BACKGROUND/OBJECTIVES: An important late effect among females who survive childhood cancer is treatment-related ovarian damage and impaired fertility. While chemotherapy and radiation therapy are associated with impaired fertility, few other risk factors have been identified. Furthermore, little is known about the role of genetic susceptibility to these late effects. As Anti-Müllerian Hormone (AMH) is a demonstrated marker of ovarian reserve, our objective was to identify clinical and genetic predictors of AMH levels in these patients.

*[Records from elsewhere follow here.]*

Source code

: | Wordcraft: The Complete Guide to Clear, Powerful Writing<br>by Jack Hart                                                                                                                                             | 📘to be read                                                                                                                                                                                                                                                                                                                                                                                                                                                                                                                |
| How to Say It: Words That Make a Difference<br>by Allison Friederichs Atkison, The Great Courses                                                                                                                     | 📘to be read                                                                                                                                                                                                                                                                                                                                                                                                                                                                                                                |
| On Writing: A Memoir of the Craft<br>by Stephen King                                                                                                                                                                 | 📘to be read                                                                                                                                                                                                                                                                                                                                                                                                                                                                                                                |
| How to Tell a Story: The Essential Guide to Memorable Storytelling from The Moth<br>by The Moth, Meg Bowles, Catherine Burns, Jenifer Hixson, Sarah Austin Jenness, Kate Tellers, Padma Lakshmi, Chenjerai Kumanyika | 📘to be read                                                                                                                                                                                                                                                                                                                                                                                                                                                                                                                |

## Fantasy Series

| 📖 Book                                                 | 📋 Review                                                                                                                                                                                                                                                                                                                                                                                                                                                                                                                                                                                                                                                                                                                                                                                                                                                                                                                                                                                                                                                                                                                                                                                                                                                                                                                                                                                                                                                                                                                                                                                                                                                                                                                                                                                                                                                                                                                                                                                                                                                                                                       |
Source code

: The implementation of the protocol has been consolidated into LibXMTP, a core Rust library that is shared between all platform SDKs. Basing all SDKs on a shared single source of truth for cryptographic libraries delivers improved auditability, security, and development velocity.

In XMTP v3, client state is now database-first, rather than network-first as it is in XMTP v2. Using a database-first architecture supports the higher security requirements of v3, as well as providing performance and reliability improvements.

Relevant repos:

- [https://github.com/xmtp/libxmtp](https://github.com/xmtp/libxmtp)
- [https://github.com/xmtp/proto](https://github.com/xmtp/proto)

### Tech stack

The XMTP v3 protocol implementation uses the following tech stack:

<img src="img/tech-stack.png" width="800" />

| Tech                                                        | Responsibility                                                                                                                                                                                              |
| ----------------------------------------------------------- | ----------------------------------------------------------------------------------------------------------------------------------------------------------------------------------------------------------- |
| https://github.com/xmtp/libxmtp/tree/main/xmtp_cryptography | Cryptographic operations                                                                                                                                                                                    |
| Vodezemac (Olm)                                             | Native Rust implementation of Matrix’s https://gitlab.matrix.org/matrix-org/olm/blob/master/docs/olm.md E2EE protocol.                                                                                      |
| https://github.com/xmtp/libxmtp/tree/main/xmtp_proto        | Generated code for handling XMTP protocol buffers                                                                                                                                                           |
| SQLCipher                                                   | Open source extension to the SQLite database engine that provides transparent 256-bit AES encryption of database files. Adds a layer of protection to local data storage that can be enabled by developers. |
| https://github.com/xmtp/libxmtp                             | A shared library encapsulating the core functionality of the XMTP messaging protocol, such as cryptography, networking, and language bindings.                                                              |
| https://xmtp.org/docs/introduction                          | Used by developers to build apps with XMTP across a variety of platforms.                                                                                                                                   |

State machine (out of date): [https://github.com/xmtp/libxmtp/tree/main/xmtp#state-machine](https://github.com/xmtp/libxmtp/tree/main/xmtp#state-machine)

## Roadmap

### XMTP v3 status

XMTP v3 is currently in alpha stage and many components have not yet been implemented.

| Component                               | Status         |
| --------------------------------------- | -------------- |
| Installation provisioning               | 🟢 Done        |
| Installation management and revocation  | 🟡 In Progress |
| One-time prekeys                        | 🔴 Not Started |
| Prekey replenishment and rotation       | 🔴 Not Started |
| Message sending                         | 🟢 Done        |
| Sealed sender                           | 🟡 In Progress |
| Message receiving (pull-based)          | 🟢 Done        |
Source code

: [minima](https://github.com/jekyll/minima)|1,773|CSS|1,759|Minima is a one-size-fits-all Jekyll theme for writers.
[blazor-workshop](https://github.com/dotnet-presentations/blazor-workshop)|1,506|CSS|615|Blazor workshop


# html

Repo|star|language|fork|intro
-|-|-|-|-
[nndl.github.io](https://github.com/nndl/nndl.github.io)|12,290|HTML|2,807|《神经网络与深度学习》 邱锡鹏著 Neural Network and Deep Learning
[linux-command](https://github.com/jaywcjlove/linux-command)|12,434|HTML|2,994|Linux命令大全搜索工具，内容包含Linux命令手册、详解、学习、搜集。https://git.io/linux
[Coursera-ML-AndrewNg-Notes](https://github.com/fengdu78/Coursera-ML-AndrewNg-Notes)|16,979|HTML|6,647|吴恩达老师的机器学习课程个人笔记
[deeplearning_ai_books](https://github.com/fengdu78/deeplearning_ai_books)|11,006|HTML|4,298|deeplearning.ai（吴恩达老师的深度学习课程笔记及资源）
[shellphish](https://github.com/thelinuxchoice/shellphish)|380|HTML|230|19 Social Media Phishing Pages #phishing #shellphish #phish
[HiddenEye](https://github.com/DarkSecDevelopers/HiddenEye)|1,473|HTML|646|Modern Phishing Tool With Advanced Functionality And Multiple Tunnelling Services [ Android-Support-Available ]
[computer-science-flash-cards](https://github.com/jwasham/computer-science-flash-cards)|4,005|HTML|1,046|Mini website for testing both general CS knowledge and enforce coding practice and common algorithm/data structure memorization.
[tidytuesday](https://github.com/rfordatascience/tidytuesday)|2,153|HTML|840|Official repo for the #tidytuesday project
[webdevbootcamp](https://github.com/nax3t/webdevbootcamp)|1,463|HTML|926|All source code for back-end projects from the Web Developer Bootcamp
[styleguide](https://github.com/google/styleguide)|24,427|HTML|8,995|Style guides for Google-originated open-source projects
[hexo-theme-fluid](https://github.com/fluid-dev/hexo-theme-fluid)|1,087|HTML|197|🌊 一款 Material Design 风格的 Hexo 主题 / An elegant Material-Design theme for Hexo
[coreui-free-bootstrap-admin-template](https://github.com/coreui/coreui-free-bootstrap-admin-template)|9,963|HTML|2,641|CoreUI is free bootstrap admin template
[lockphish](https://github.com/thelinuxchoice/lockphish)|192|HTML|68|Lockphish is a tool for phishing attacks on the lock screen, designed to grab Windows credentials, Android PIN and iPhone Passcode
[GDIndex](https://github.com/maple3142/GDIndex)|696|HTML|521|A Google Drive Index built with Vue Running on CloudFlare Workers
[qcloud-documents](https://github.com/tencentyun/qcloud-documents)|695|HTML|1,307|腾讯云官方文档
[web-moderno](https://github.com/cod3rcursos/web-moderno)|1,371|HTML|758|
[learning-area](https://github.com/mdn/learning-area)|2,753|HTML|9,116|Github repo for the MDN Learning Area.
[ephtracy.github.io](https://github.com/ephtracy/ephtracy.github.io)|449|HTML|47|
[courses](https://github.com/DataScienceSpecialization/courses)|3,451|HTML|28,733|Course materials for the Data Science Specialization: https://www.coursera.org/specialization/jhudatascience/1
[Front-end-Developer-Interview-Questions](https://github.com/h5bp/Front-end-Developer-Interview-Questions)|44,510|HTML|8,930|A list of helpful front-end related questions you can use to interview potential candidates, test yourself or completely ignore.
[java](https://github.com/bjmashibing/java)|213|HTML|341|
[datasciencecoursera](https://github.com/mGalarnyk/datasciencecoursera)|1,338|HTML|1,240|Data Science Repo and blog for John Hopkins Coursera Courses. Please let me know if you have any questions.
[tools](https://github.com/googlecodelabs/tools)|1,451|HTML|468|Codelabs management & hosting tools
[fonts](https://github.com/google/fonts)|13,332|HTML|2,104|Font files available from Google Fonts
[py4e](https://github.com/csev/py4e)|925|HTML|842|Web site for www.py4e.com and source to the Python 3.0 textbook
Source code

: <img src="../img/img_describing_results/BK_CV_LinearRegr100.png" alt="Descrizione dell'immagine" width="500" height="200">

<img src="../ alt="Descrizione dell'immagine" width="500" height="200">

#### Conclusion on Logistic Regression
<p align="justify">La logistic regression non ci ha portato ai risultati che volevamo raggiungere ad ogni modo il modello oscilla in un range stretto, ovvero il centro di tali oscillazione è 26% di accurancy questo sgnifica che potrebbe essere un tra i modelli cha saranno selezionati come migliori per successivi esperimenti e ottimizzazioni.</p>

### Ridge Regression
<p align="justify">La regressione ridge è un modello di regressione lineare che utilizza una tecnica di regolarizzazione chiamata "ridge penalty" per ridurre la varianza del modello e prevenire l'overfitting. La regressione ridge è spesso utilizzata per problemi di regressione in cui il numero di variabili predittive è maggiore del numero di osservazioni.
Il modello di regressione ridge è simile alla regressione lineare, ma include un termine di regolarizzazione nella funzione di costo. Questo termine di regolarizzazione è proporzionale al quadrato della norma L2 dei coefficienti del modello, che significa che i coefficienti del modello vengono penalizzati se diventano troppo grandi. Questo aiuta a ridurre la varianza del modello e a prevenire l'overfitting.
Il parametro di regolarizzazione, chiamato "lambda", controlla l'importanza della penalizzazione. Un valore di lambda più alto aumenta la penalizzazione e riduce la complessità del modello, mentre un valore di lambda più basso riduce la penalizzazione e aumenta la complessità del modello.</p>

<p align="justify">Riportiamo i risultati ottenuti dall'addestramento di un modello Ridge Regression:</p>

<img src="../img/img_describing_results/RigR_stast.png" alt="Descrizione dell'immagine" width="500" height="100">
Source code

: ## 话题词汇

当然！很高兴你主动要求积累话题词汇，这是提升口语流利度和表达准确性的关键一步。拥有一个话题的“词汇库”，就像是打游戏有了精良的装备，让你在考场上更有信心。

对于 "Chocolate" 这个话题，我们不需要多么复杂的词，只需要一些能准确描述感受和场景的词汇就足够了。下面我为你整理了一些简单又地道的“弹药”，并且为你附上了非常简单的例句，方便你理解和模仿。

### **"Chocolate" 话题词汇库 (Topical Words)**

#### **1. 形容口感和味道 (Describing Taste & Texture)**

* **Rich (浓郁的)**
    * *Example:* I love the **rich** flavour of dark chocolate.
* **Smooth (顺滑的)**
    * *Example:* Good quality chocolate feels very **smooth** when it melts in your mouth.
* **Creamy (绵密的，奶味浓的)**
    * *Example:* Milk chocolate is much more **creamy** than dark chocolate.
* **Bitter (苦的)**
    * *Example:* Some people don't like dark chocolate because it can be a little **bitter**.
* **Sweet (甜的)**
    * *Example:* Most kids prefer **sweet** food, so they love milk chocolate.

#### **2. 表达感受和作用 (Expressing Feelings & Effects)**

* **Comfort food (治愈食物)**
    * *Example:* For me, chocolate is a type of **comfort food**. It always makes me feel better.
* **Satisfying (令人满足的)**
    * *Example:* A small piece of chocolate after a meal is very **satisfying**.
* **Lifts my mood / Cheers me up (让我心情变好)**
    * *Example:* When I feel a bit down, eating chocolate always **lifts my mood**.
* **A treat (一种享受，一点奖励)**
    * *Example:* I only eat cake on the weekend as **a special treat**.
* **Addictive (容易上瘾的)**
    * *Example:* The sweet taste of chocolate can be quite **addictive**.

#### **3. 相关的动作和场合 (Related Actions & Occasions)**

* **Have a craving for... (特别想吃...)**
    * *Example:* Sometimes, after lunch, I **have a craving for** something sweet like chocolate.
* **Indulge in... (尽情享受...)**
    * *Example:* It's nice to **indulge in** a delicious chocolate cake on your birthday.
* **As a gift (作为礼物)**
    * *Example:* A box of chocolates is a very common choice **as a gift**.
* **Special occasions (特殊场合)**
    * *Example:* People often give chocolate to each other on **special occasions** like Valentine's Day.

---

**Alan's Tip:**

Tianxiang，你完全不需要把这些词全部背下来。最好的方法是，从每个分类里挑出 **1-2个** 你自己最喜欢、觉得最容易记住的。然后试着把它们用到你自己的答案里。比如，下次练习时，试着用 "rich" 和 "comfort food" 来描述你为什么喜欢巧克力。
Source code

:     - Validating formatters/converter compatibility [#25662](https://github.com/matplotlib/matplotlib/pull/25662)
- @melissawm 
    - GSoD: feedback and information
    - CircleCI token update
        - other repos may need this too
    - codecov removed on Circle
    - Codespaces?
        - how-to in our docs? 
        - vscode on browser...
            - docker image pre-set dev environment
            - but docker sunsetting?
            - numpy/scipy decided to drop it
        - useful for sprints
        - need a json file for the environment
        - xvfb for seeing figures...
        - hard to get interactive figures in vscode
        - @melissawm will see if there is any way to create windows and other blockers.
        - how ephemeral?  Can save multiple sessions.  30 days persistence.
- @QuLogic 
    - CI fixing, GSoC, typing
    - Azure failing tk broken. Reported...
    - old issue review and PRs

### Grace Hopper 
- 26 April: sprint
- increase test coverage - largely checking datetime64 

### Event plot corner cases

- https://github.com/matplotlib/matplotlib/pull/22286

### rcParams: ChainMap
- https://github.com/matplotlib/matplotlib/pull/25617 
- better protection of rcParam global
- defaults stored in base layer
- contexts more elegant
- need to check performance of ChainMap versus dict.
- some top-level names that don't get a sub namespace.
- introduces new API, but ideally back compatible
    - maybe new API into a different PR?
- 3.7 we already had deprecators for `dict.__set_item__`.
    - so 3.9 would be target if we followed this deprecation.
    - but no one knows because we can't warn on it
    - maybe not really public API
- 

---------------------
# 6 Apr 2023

DESIGN/METHODS: Female survivors of childhood cancer (n=181) were recruited from the Texas Children’s Cancer Center Long-Term Survivor Program (LTSP). AMH (ng/mL) was measured using an enzyme-linked immunosorbent assay. Information on age at diagnosis and enrollment, race, ethnicity, cancer diagnosis, pelvic radiation, and use of alkylating agents was abstracted from medical records. The following single nucleotide polymorphisms (SNPs) were selected based on known or suspected function: AMHR2 rs2002555; CYP2C9*4 rs56165452; CYP2C19*2 rs4244285; and CYP2C19*3 rs4986893. SNPs were genotyped using TaqMan assays. Linear regression was used to determine the association between selected factors and AMH levels (log10[AMH+1]).

RESULTS: The mean age at LTSP enrollment was 12.4 years. The most common cancer diagnosis was acute lymphoblastic leukemia (47.2%), and a substantial proportion of the population was Hispanic (41.0%). The following variables were significantly associated with lower AMH levels: pelvic radiation (beta=-0.61, P<0.001) and treatment with alkylating agents (beta=-0.09, P=0.04). Enrollment age was associated with higher AMH levels (beta=0.01, P=0.04). Hispanic ethnicity was marginally associated with lower AMH levels (beta=-0.08, P=0.08). There were no significant genetic associations.

CONCLUSION: Our results confirm previous associations of treatment-related factors and ovarian damage, while suggesting a potential association between Hispanic ethnicity and ovarian damage. While the SNPs evaluated were not predictive of AMH levels, more work is needed to explain why some patients experience impaired fertility, while others do not, despite similar therapy.